CRAWFORD: You were off the water for that period? 

BRIGGS: No. I still owned the trawler called the [Corora]. And every now and then, we’d take a weekend or a week off from the pub, and go trawling down at Ross again. Get enough money to pay the rates and stuff. 

CRAWFORD: Still based out of Greymouth? 

BRIGGS: Yeah. Three years in the hotel. Then I went back to sea on the Bonita, so ’81. And then the local fishermen, we formed a cooperative, named it Westfleet. And I ran that from 1981 through to 2007, I think. It was 26 years, anyways. 

CRAWFORD: And by that point you were mostly running the businesses from shore? 


CRAWFORD: Still getting out on the water sometimes? 

BRIGGS: Every year I’d go and do a couple weeks Tuna fishing. Trolling.

CRAWFORD: Albacore Tuna? 

BRIGGS: Yeah. Anywhere between Karamea, down to as far as probably Haast.

CRAWFORD: When you were running the business though, you were still in direct contact with a lot of guys in the fleet?

BRIGGS: Oh, yeah. There was 40 boats, 32 boats within the company. 

CRAWFORD: You said that was for 26 years. What happened in 2007? 
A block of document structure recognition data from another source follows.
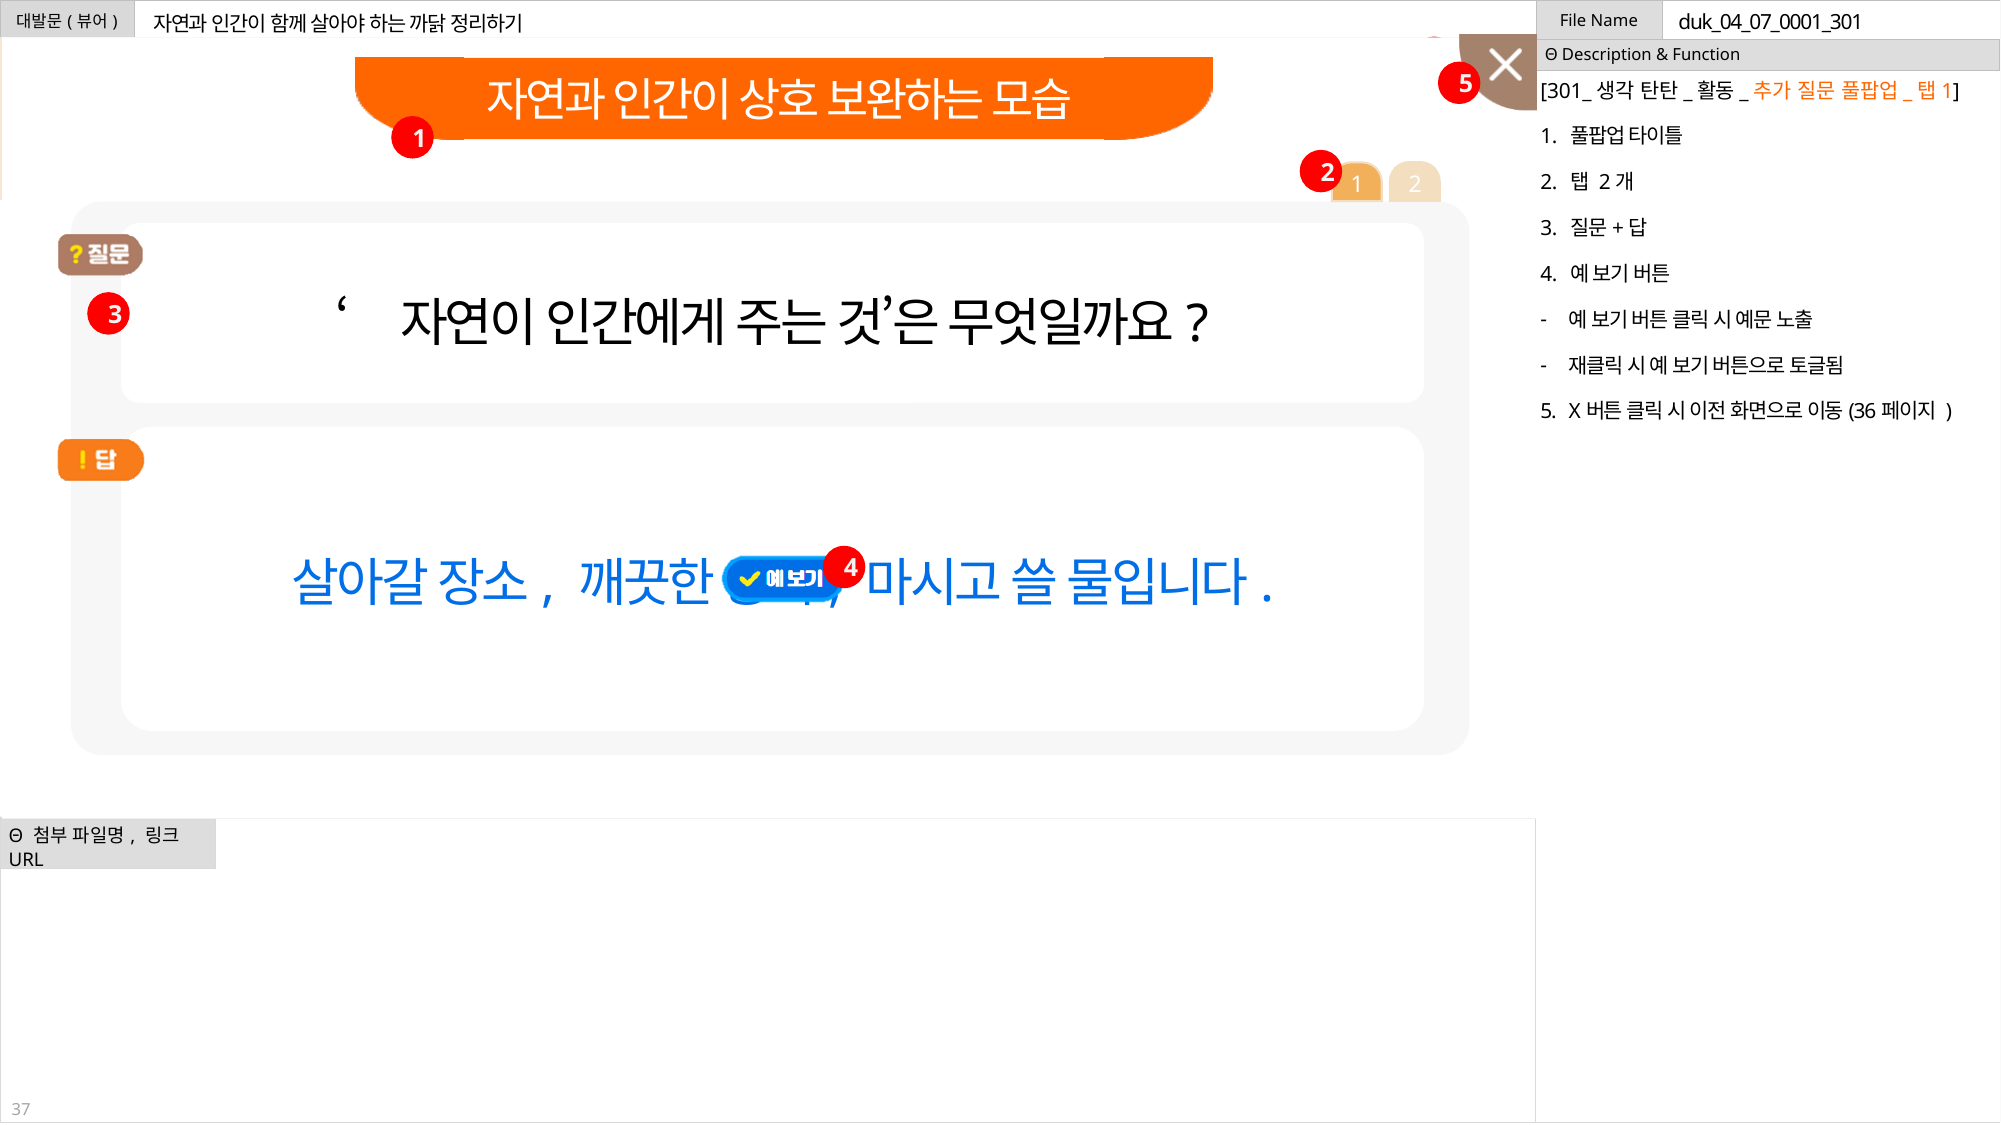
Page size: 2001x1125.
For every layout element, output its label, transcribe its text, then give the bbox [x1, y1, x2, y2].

list duk_04_07_0001_301 [1660, 0, 2000, 39]
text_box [42, 162, 1725, 976]
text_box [355, 57, 1213, 140]
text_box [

BRIGGS: Our company was sold, and I didn’t want to go with the new buyer. I already had this boat down here, this pleasure boat. And I decided to go Crayfishing again. 
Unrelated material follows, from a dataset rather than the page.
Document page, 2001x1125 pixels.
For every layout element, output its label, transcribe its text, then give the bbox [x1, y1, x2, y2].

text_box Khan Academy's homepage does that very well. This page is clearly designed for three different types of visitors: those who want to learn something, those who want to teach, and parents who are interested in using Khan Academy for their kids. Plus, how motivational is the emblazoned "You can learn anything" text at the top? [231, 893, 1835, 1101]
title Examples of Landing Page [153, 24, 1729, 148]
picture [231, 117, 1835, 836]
CRAWFORD: This boat - the [Spindrift]

BRIGGS: Yeah. So, I went Crayfishing again down here. I knew some people from home that had quota, so I leased the quota from them, and came back down here. And I’ve been down here for 9 years, 10 years now. But I go home every two or three weeks. I’m only down here about four months a year. That’s a good lifestyle. 
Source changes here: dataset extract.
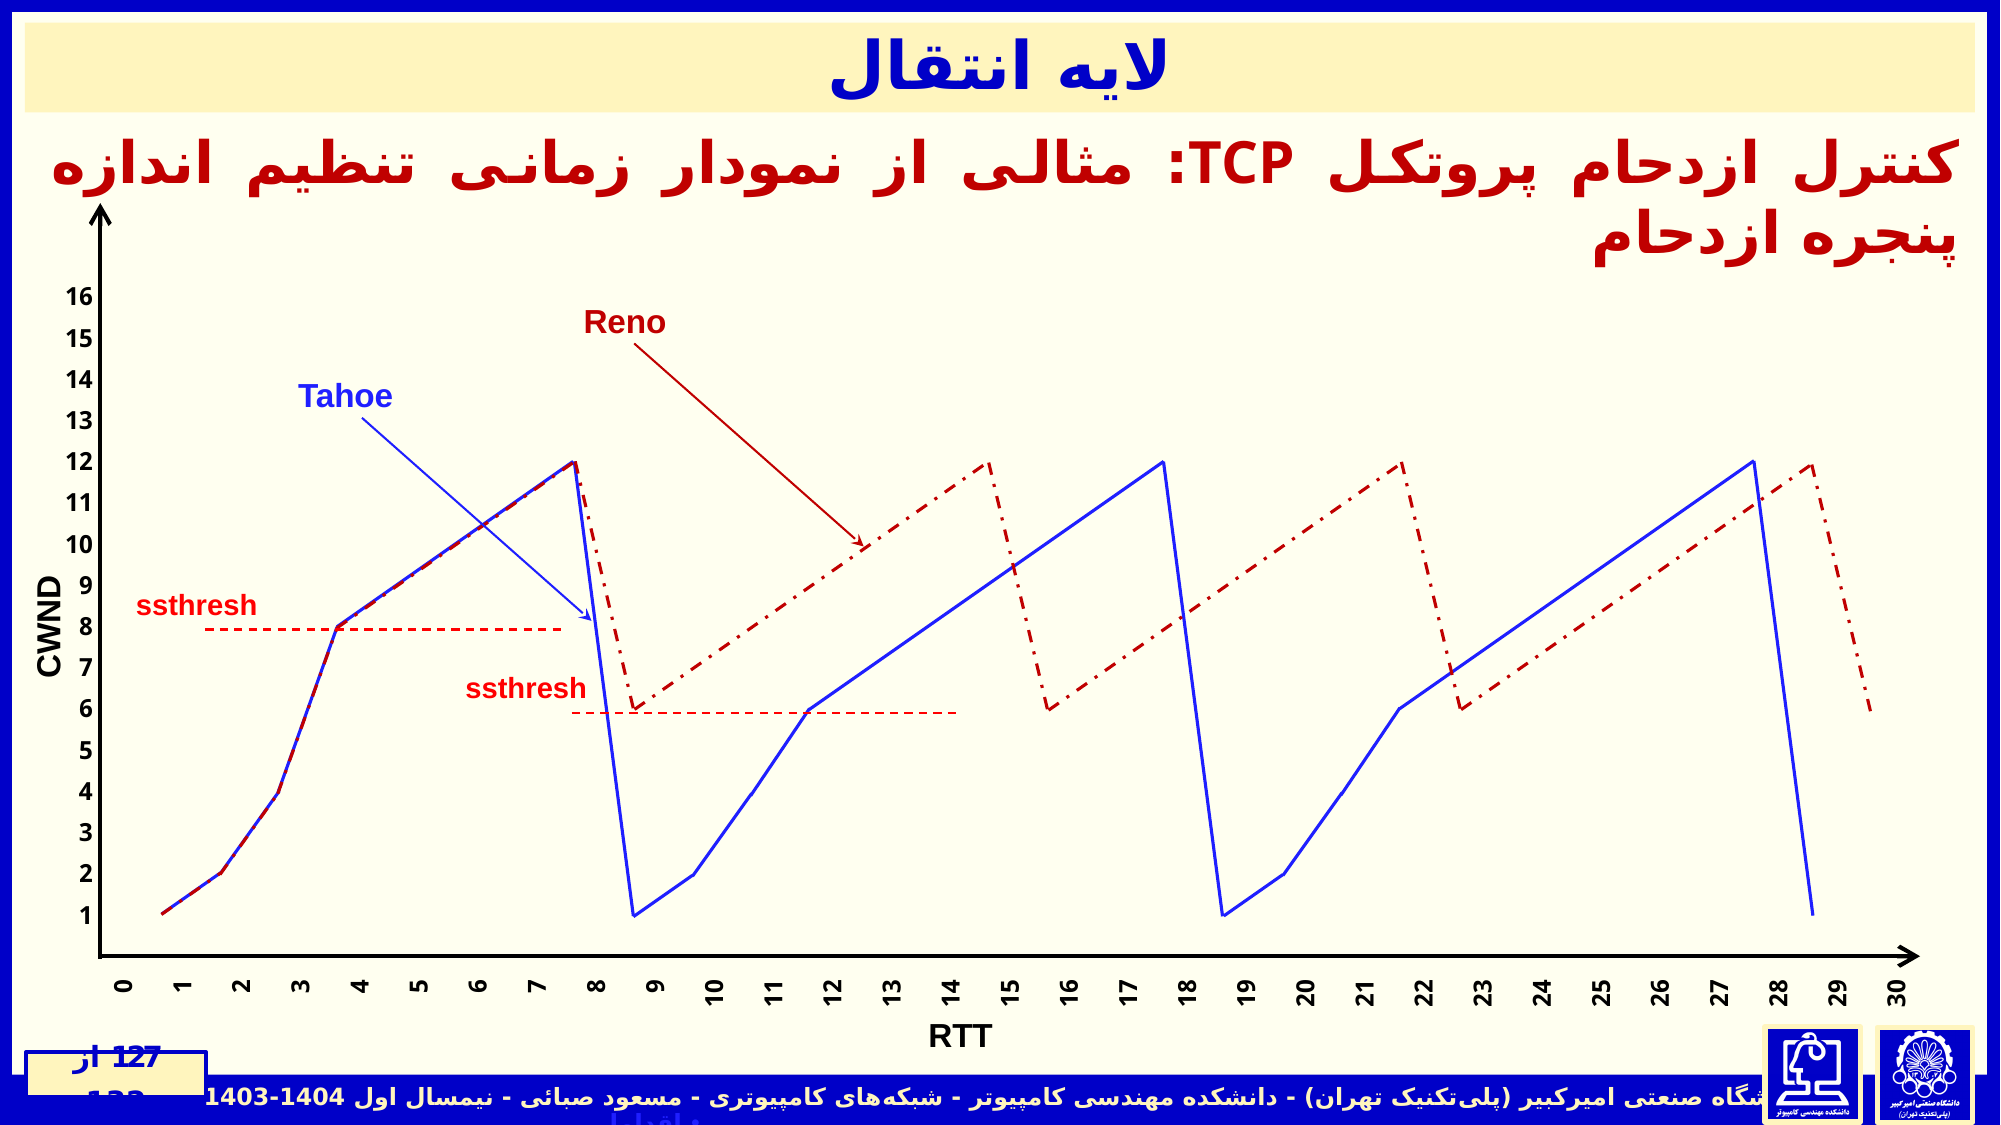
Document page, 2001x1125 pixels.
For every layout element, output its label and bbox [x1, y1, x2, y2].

CRAWFORD: What is your season, now? 

BRIGGS: We work till about 12th of December. I have to take the boat home to survey. It usually sits here for two years, and then goes home for survey. And we go home for Christmas. The boat’s just basically left here. 

CRAWFORD: So, which months are you actually on the water Crayfishing? 

BRIGGS: Oh, every month. There’s no month off. 

CRAWFORD: You’re fishing year-round? 

BRIGGS: Yeah. But I’m not here all the time. Like, a week in May, a week in June.

CRAWFORD: Oh, I see. Sorry. 

BRIGGS: The quota system runs from the 1st of April to the 31st of March, each year. So, when you’ve caught your quota, you’re finished. And you can’t start again till the 1st of April. 

CRAWFORD: Price doesn’t factor into it? 

BRIGGS: Oh, it does. If the price is crap, you don’t come down. You just stay home. 

CRAWFORD: Has the market been strong lately? 

BRIGGS: It’s been down a bit. Quite surprising. It’s usually a lot higher at this time of year, because it’s Chinese New Year. But it’s just coming back up again now. 

CRAWFORD: Over the past seven years, would you have been here for most of the season? 

BRIGGS: I’m probably only here in total - if you added it up - four months a year. 

CRAWFORD: That’s what I was looking for. Am I missing anything else? Did you spend any significant time on the water doing boating, or water skiing, surfing, anything else? 

BRIGGS: No. I’m not interested in that. 

CRAWFORD: We’ve got a good idea of your experience in New Zealand coastal waters?